Наконец, Лухан косвенно обосновывает необычайно исповедальный и нескромный характер ее автобиографии, настаивая на том, что всегда много говорила о себе и была нескромной. Она прослеживает свою склонность делиться секретами в игре под названием «Правда», в которую они с друзьями играли, раскрывая друг другу свои тайны. Еще раньше ей, по-видимому, была «привита любопытная мораль или болезнь исповеди»40. Например, она признается, что в возрасте семи-восьми лет разбила чужую куклу, наполнив ее водой, чтобы та «пописала», и ее наказывают за это. Она письменно признается учительнице, что за спиной называла ее жирафом, и за это ее тоже наказывают. Вот как она описывает учительницу: «Будто все годы подавленного отвращения к школам, к девочкам, к жизни, какой она ее знала, протиснулись в слишком узкие щели ее души и ускользнули, чтобы найти новую гавань во мне»41. Тогда же она чувствует, что ее зарождающаяся потребность в искренности и открытости была уничтожена. Тем не менее она искренне верит, что секреты просто невозможно хранить, что люди, которые думают, что они скрыты от наблюдения, обманывают себя: «В мире нет тайн. Чем раньше все это узнают и признают, тем лучше»42.

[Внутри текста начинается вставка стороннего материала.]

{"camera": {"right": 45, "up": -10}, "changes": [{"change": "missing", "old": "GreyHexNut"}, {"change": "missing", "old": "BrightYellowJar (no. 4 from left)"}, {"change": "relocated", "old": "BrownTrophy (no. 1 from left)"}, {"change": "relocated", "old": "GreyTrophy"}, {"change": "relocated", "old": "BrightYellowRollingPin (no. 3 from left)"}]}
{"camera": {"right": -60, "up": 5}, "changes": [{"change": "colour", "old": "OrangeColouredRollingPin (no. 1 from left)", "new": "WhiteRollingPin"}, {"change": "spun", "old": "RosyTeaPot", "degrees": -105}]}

«Происхождение» Лухан являет собой поворотный момент, полный разрыв с довоенными стандартами. Несколько лет спустя похожие изменения произошли с жанром и в Англии: поворот к очень личному и психологическому – а также огромный шаг в направлении литературности и сложности – с «Хрустальным кабинетом» Мэри Баттс. Баттс, британская писательница-модернистка, автор романов и рассказов, умерла, не закончив работу над новой редакцией The Crystal Cabinet. По словам Барбары Вагстафф, Баттс умерла «от прободной язвы, перитонита и нелеченого диабета», ее можно было бы спасти, если бы она не жила одна в отдаленном уголке Корнуолла43. The Crystal Cabinet дважды публиковали посмертно: один раз в 1937 году в сильно отредактированной версии, из которой были удалены значительные фрагменты текста, а затем в 1988 году в «оригинальной версии», в которую вошло также предисловие дочери Баттс Камиллы Бэгг, послесловие Барбары Вагстафф и множество фотографий.

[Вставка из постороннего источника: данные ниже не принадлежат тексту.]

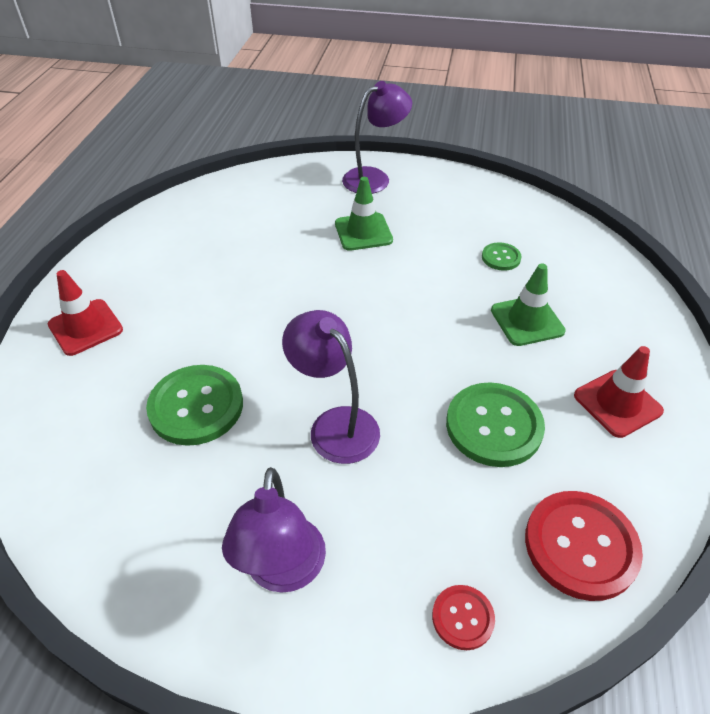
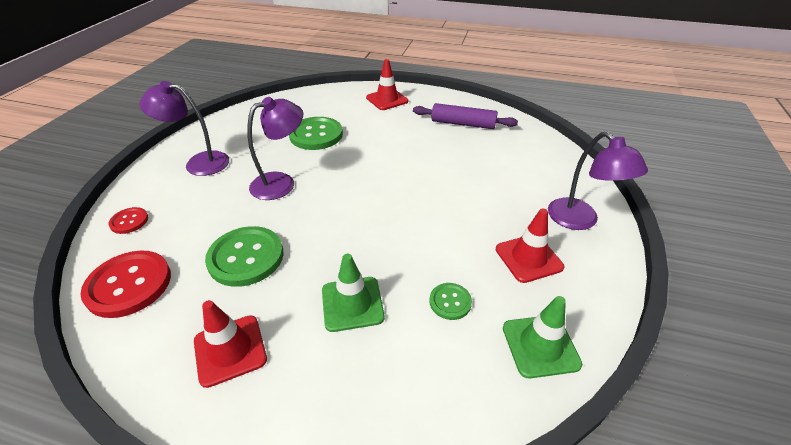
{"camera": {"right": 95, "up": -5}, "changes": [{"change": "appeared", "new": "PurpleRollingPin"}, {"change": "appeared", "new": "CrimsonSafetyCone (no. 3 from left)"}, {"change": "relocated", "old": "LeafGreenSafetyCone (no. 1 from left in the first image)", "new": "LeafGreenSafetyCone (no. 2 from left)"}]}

«Хрустальный кабинет» охватывает жизнь Баттс от ее самых ранних воспоминаний до начала Первой мировой войны, когда ей было неполных 24 года. Поворотным моментом в ее жизни стала смерть отца, когда самой ей было четырнадцать лет. Более трети текста посвящено детству и раннему отрочеству, когда отец был еще жив. Дальнейшая жизнь Баттс, о которой она не упоминает в «Хрустальном кабинете», принесла ей два брака, любовников и любовниц, пристрастие к наркотикам и нервный срыв. После ухода второго мужа она закончила несколько проектов, в том числе автобиографию детства и юности.

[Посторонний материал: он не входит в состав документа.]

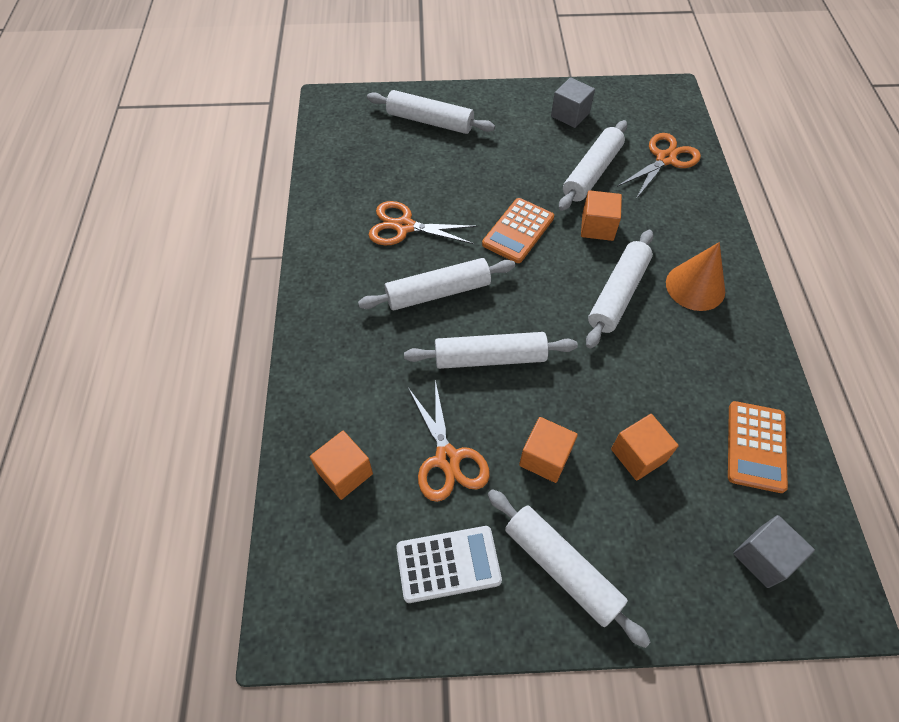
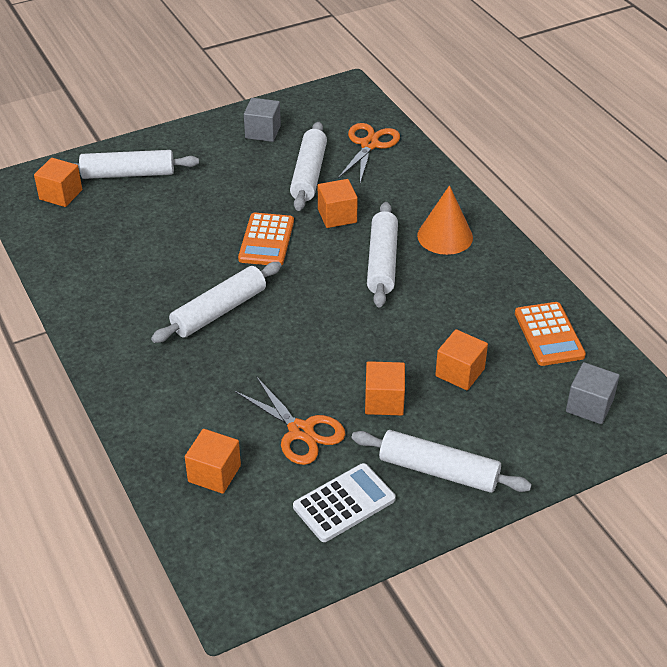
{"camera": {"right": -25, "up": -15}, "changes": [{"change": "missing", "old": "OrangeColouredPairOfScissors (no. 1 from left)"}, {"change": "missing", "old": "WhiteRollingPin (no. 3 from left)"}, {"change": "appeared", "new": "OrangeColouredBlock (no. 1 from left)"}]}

В предисловии Камиллы Бэгг к изданию 1988 года разъясняется, что первое издание было «сильно отредактированной версией рукописи, законченной в 1936 году»44. Друг и литературный душеприказчик Баттс Ангус Дэвидсон вычеркнул из первого издания около четверти, включая некоторые пассажи, которые заключила в скобки сама Мэри. Книгу встретили прохладно. В основном она была интересна жителям Дорсета. Впрочем, этого было достаточно, чтобы шокировать семью матери писательницы. Ее тети были огорчены тем, что Баттс рассказала о смерти их младшей сестры Моники, а также тем, что Баттс критиковала их мать за обращение с Моникой. Истории о друзьях, соседях и Хайдах (семье второго мужа ее матери), как считали тетушки, было написано в «удивительно дурном вкусе». Кроме того, по их мнению, в повествовании было множество неточностей. Камилла Бэгг комментирует: «Хорошо, что они не знали о полной версии рукописи»45.